What you have to do: Please output all of the entries exactly and omit any images they hold.

Data excerpts:
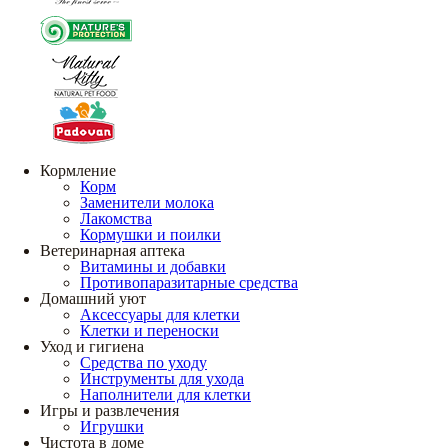
Кормление
Корм
Заменители молока
Лакомства
Кормушки и поилки
Ветеринарная аптека
Витамины и добавки
Противопаразитарные средства
Домашний уют
Аксессуары для клетки
Клетки и переноски
Уход и гигиена
Средства по уходу
Инструменты для ухода
Наполнители для клетки
Игры и развлечения
Игрушки
Чистота в доме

Final answer:
Кормление
Корм
Заменители молока
Лакомства
Кормушки и поилки
Ветеринарная аптека
Витамины и добавки
Противопаразитарные средства
Домашний уют
Аксессуары для клетки
Клетки и переноски
Уход и гигиена
Средства по уходу
Инструменты для ухода
Наполнители для клетки
Игры и развлечения
Игрушки
Чистота в доме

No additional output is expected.